• **WHAT THE EXERCISE ASKS**
What is needed is the exact text of each line in the listing below from the one with "Stahl und Kunststoff" up to and including the one with "uppehåll så hade", and no pictures.

==================================================

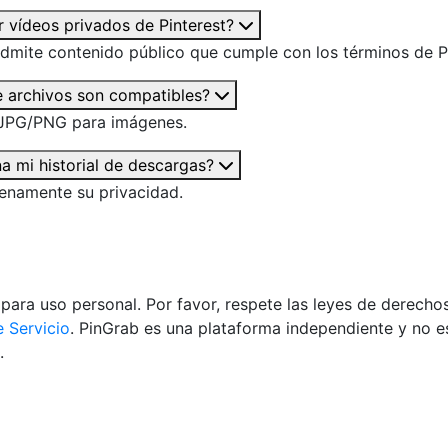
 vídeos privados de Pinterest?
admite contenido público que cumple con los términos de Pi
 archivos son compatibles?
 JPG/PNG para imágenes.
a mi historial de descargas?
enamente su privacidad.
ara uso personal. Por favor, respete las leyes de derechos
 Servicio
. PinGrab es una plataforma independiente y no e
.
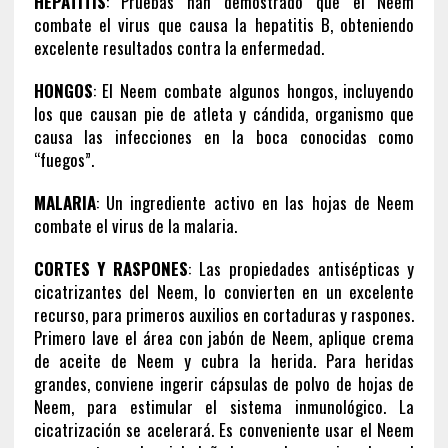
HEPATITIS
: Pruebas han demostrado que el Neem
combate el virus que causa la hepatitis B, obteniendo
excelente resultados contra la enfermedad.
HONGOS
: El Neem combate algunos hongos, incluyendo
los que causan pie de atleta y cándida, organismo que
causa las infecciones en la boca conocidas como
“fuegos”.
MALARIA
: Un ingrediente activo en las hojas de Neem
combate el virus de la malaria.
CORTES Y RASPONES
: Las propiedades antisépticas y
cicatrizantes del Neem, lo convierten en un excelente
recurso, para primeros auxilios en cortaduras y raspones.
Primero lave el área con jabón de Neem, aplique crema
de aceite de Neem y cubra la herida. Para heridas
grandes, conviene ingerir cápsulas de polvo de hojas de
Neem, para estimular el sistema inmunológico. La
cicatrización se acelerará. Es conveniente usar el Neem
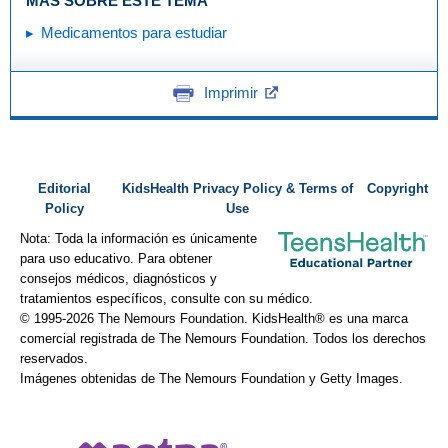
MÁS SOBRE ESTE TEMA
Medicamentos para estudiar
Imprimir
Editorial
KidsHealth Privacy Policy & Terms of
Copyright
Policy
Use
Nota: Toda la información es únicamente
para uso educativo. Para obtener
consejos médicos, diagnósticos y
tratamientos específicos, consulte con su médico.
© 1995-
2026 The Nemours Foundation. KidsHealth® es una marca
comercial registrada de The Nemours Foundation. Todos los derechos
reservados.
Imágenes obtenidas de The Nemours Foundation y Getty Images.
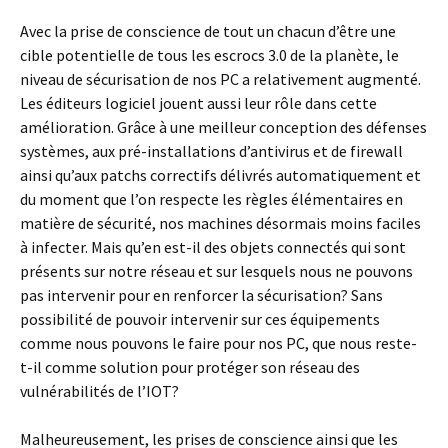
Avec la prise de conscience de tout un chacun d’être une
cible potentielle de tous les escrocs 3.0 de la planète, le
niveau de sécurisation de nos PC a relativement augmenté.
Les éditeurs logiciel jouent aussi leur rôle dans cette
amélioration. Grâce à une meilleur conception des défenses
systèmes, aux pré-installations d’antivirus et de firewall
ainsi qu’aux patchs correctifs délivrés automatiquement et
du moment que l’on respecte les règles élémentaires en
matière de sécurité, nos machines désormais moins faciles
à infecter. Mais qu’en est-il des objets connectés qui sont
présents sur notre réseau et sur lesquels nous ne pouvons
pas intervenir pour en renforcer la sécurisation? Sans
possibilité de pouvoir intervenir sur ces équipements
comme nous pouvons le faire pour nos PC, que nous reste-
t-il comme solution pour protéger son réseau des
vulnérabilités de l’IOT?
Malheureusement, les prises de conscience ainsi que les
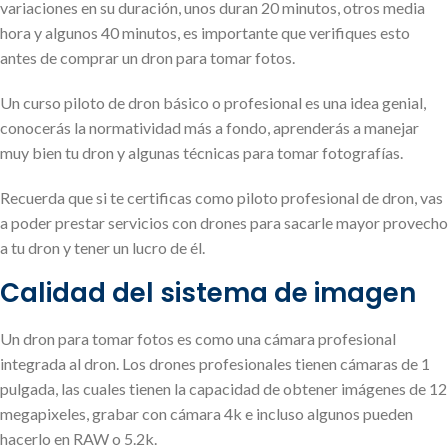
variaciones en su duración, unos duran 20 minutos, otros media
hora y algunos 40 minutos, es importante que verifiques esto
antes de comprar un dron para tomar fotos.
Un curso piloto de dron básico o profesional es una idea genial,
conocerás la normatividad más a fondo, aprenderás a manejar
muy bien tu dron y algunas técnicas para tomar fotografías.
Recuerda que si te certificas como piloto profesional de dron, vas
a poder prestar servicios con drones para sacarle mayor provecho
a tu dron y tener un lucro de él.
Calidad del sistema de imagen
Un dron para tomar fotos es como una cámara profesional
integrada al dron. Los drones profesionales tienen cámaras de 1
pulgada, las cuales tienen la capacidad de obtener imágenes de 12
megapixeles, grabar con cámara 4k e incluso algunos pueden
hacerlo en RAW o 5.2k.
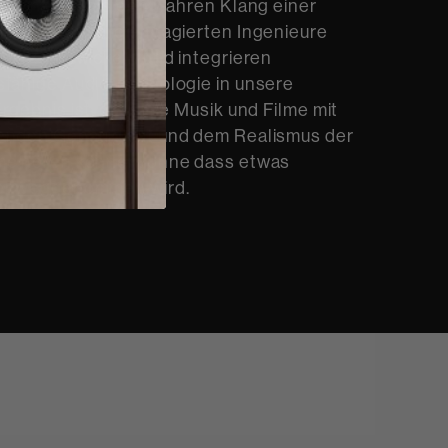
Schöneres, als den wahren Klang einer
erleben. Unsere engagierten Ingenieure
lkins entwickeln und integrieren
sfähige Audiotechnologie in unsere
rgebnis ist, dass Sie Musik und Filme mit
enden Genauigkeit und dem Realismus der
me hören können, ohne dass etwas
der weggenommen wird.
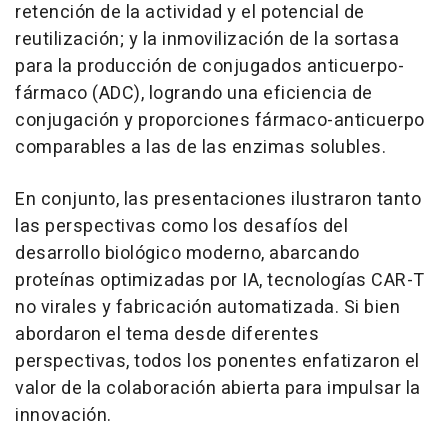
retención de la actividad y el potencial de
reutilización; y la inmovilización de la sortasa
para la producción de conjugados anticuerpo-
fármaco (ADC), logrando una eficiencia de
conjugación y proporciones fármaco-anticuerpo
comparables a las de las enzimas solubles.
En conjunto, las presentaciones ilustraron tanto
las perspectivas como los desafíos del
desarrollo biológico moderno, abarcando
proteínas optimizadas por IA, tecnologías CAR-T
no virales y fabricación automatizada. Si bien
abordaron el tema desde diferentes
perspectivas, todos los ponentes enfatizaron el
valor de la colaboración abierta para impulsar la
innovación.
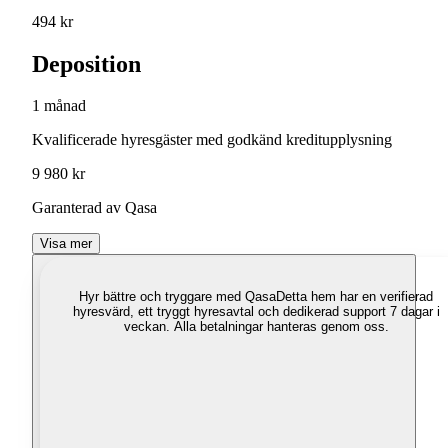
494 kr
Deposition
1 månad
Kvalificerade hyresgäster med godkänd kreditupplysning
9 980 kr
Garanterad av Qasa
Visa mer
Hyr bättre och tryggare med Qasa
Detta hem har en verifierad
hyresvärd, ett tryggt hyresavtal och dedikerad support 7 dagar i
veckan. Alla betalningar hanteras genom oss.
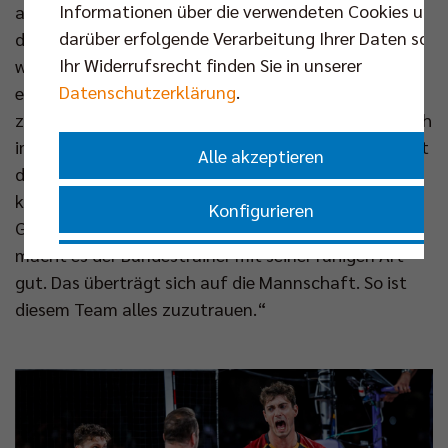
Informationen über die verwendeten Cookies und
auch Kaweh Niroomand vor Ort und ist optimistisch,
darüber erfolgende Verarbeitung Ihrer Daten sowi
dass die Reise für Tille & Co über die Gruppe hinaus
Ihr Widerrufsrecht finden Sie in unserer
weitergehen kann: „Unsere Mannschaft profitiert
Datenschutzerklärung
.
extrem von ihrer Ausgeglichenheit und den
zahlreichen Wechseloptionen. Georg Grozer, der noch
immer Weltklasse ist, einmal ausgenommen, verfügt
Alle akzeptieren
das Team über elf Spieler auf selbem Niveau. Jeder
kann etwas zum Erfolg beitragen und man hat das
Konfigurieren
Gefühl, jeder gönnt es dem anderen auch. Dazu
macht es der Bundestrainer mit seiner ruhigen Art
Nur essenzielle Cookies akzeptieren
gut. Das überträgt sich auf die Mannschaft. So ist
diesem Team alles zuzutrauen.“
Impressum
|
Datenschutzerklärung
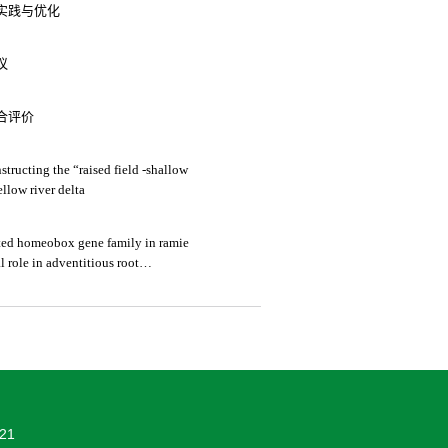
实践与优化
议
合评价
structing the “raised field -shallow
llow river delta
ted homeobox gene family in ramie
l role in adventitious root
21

==================================================

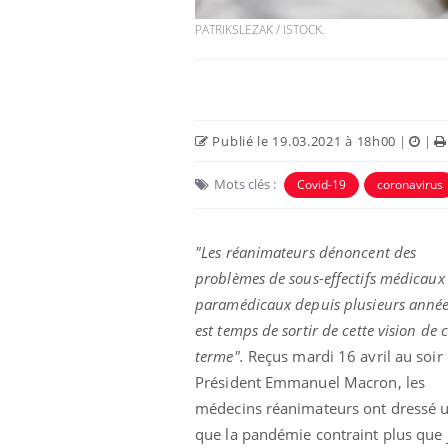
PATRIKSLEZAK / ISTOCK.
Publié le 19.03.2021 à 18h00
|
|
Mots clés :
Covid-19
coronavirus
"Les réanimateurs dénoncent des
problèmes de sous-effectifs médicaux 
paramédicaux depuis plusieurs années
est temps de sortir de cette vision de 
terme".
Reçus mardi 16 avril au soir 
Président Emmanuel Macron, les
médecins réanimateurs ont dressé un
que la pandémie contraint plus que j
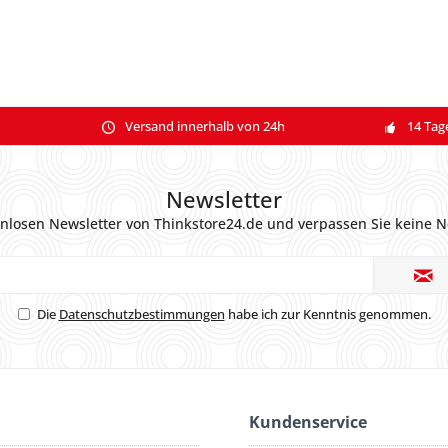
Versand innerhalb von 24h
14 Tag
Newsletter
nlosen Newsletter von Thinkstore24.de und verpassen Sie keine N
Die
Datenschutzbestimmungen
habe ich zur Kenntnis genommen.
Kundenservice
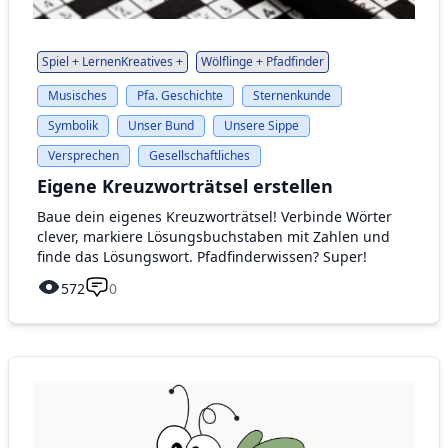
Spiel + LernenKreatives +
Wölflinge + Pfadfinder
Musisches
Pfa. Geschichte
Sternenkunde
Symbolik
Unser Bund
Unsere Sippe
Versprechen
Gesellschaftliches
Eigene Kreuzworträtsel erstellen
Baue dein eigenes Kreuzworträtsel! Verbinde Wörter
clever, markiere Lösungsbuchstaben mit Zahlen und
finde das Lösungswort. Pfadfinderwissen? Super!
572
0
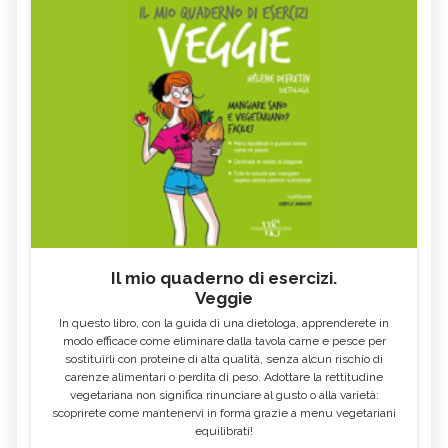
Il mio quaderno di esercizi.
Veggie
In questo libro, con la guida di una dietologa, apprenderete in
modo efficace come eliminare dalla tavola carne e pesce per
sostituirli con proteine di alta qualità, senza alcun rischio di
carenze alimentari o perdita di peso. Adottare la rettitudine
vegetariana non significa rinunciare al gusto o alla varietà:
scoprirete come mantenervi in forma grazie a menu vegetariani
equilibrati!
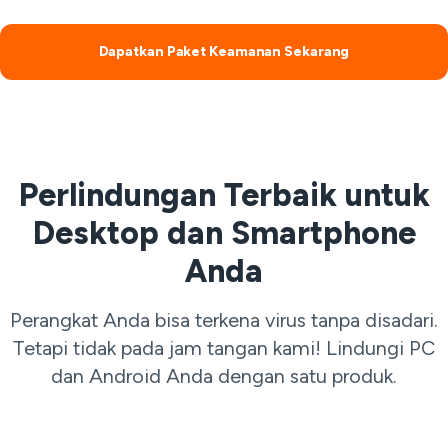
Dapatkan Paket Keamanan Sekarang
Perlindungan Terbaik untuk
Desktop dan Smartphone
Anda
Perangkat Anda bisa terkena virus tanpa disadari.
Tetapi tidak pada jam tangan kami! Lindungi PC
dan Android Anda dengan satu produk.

==================================================

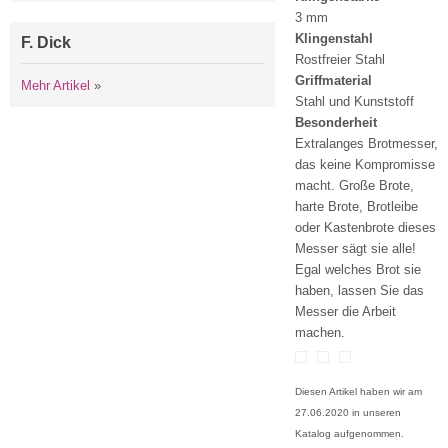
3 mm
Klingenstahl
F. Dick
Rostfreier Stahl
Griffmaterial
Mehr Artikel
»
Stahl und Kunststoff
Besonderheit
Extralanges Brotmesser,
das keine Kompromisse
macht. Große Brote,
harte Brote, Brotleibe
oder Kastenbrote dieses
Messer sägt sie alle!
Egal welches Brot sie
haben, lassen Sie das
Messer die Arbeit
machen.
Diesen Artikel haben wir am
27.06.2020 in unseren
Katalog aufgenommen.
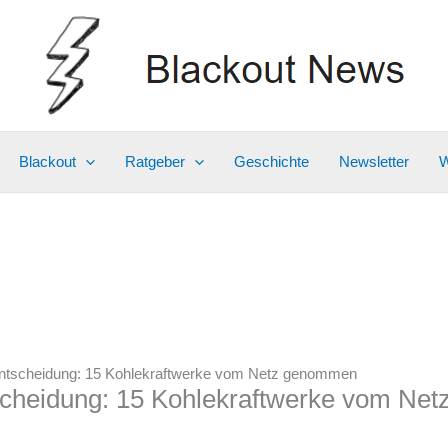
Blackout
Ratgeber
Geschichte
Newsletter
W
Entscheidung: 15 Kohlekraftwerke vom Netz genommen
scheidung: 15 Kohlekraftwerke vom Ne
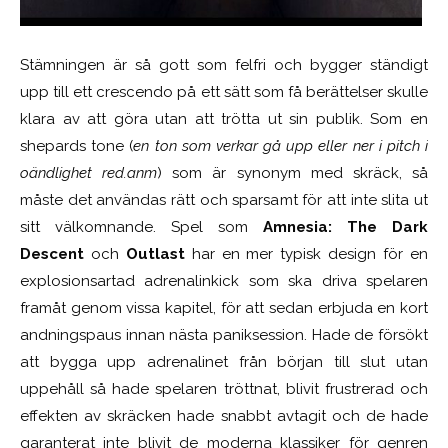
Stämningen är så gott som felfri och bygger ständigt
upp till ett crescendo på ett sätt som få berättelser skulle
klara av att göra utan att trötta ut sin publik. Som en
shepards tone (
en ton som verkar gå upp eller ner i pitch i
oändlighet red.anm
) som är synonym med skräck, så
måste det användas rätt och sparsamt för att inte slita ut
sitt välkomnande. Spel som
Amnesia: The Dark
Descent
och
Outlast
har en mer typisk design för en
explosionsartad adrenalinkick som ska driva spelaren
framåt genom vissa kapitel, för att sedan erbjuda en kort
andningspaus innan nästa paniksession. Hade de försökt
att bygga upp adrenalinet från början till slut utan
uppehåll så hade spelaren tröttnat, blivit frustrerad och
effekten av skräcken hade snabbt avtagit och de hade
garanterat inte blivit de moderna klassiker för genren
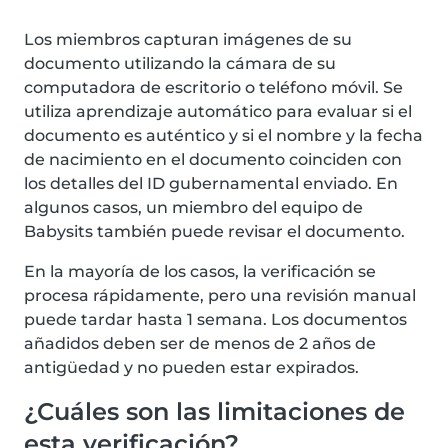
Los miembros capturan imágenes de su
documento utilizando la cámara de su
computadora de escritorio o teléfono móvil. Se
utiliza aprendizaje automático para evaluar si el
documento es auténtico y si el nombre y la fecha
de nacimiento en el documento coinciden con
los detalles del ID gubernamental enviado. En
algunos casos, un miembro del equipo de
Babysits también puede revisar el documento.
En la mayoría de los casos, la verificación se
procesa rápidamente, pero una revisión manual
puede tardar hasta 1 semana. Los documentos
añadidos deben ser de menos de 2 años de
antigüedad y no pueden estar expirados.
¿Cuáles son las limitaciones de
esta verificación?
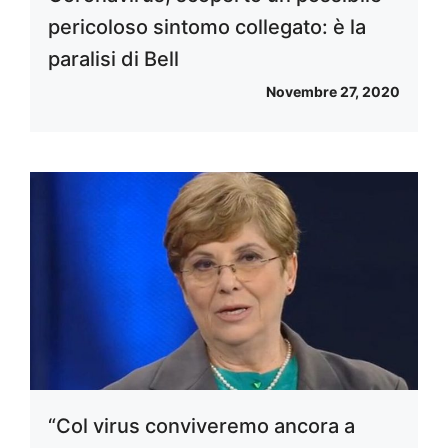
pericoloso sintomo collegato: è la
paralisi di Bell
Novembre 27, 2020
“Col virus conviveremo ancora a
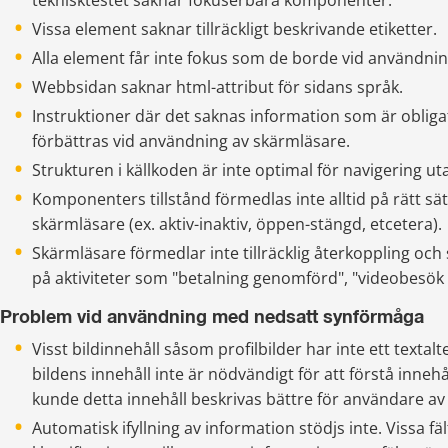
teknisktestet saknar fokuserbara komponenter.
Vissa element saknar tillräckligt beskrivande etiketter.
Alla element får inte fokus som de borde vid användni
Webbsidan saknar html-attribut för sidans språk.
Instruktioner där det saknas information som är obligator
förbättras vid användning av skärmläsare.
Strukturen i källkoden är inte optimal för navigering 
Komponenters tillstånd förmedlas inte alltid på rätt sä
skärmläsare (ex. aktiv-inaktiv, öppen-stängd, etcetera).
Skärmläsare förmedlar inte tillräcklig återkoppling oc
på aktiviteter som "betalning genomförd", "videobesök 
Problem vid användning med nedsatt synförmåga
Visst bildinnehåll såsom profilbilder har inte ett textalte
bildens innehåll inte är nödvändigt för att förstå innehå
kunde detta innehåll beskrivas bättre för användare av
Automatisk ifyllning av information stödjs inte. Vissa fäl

==================================================

• **SOLUTION**
Stahl und Kunststoff
Besonderheit
Extralanges Brotmesser,
das keine Kompromisse
macht. Große Brote,
harte Brote, Brotleibe
oder Kastenbrote dieses
Messer sägt sie alle!
Egal welches Brot sie
haben, lassen Sie das
Messer die Arbeit
machen.
Diesen Artikel haben wir am
27.06.2020 in unseren
Katalog aufgenommen.
Blackout
Ratgeber
Geschichte
Newsletter
W
Entscheidung: 15 Kohlekraftwerke vom Netz genommen
scheidung: 15 Kohlekraftwerke vom Ne
Stämningen är så gott som felfri och bygger ständigt
upp till ett crescendo på ett sätt som få berättelser skulle
klara av att göra utan att trötta ut sin publik. Som en
shepards tone (
en ton som verkar gå upp eller ner i pitch i
oändlighet red.anm
) som är synonym med skräck, så
måste det användas rätt och sparsamt för att inte slita ut
sitt välkomnande. Spel som
Amnesia: The Dark
Descent
och
Outlast
har en mer typisk design för en
explosionsartad adrenalinkick som ska driva spelaren
framåt genom vissa kapitel, för att sedan erbjuda en kort
andningspaus innan nästa paniksession. Hade de försökt
att bygga upp adrenalinet från början till slut utan
uppehåll så hade spelaren tröttnat, blivit frustrerad och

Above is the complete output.